> _Saved entries_:
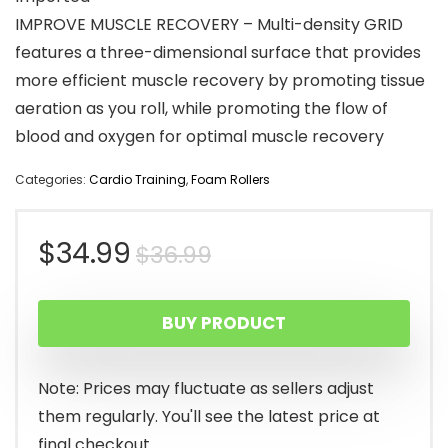
IMPROVE MUSCLE RECOVERY – Multi-density GRID
features a three-dimensional surface that provides
more efficient muscle recovery by promoting tissue
aeration as you roll, while promoting the flow of
blood and oxygen for optimal muscle recovery
Categories:
Cardio Training
,
Foam Rollers
Original
Current
$
34.99
$
36.99
price
price
BUY PRODUCT
was:
is:
$36.99.
$34.99.
Note: Prices may fluctuate as sellers adjust
them regularly. You'll see the latest price at
final checkout.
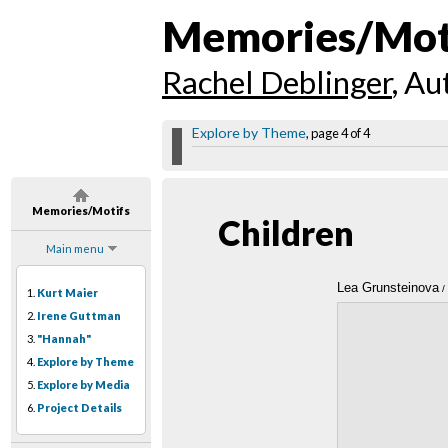
Memories/Mot
Rachel Deblinger
, Au
Explore by Theme
, page 4 of 4
Memories/Motifs
Children
Main menu
Lea Grunsteinova
/
1.
Kurt Maier
2.
Irene Guttman
3.
"Hannah"
4.
Explore by Theme
5.
Explore by Media
6.
Project Details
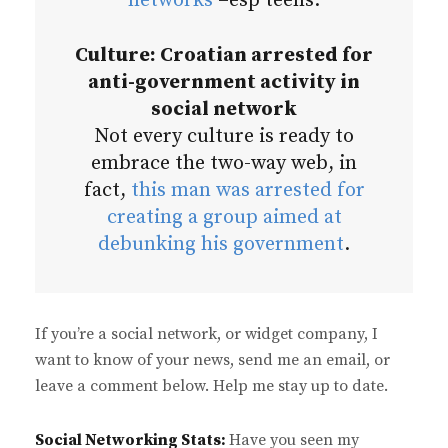
networks
–esp teens.
Culture: Croatian arrested for
anti-government activity in
social network
Not every culture is ready to
embrace the two-way web, in
fact,
this man was arrested for
creating a group aimed at
debunking his government
.
If you’re a social network, or widget company, I
want to know of your news, send me an email, or
leave a comment below. Help me stay up to date.
Social Networking Stats:
Have you seen my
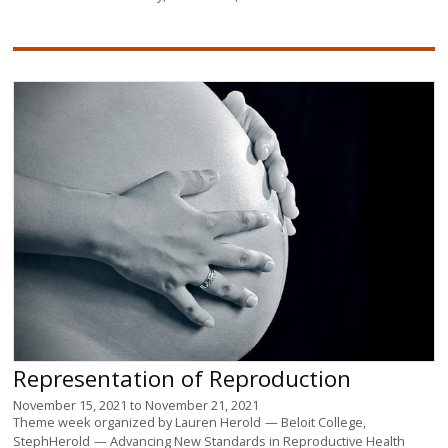
Representation of Reproduction
November 15, 2021
to
November 21, 2021
Theme week organized by
Lauren Herold
Beloit College
StephHerold
Advancing New Standards in Reproductive Health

> _JOB ITEM_: In the entries, switch every "Explore by Theme" to "Browse by Theme" and write out all the text again with nothing else changed, leaving out the pictures.

> _OUTPUT OF THE TASK_:
IMPROVE MUSCLE RECOVERY – Multi-density GRID
features a three-dimensional surface that provides
more efficient muscle recovery by promoting tissue
aeration as you roll, while promoting the flow of
blood and oxygen for optimal muscle recovery
Categories:
Cardio Training
,
Foam Rollers
Original
Current
$
34.99
$
36.99
price
price
BUY PRODUCT
was:
is:
$36.99.
$34.99.
Note: Prices may fluctuate as sellers adjust
them regularly. You'll see the latest price at
final checkout.
Memories/Mot
Rachel Deblinger
, Au
Browse by Theme
, page 4 of 4
Memories/Motifs
Children
Main menu
Lea Grunsteinova
/
1.
Kurt Maier
2.
Irene Guttman
3.
"Hannah"
4.
Browse by Theme
5.
Explore by Media
6.
Project Details
networks
–esp teens.
Culture: Croatian arrested for
anti-government activity in
social network
Not every culture is ready to
embrace the two-way web, in
fact,
this man was arrested for
creating a group aimed at
debunking his government
.
If you’re a social network, or widget company, I
want to know of your news, send me an email, or
leave a comment below. Help me stay up to date.
Social Networking Stats:
Have you seen my
Representation of Reproduction
November 15, 2021
to
November 21, 2021
Theme week organized by
Lauren Herold
Beloit College
StephHerold
Advancing New Standards in Reproductive Health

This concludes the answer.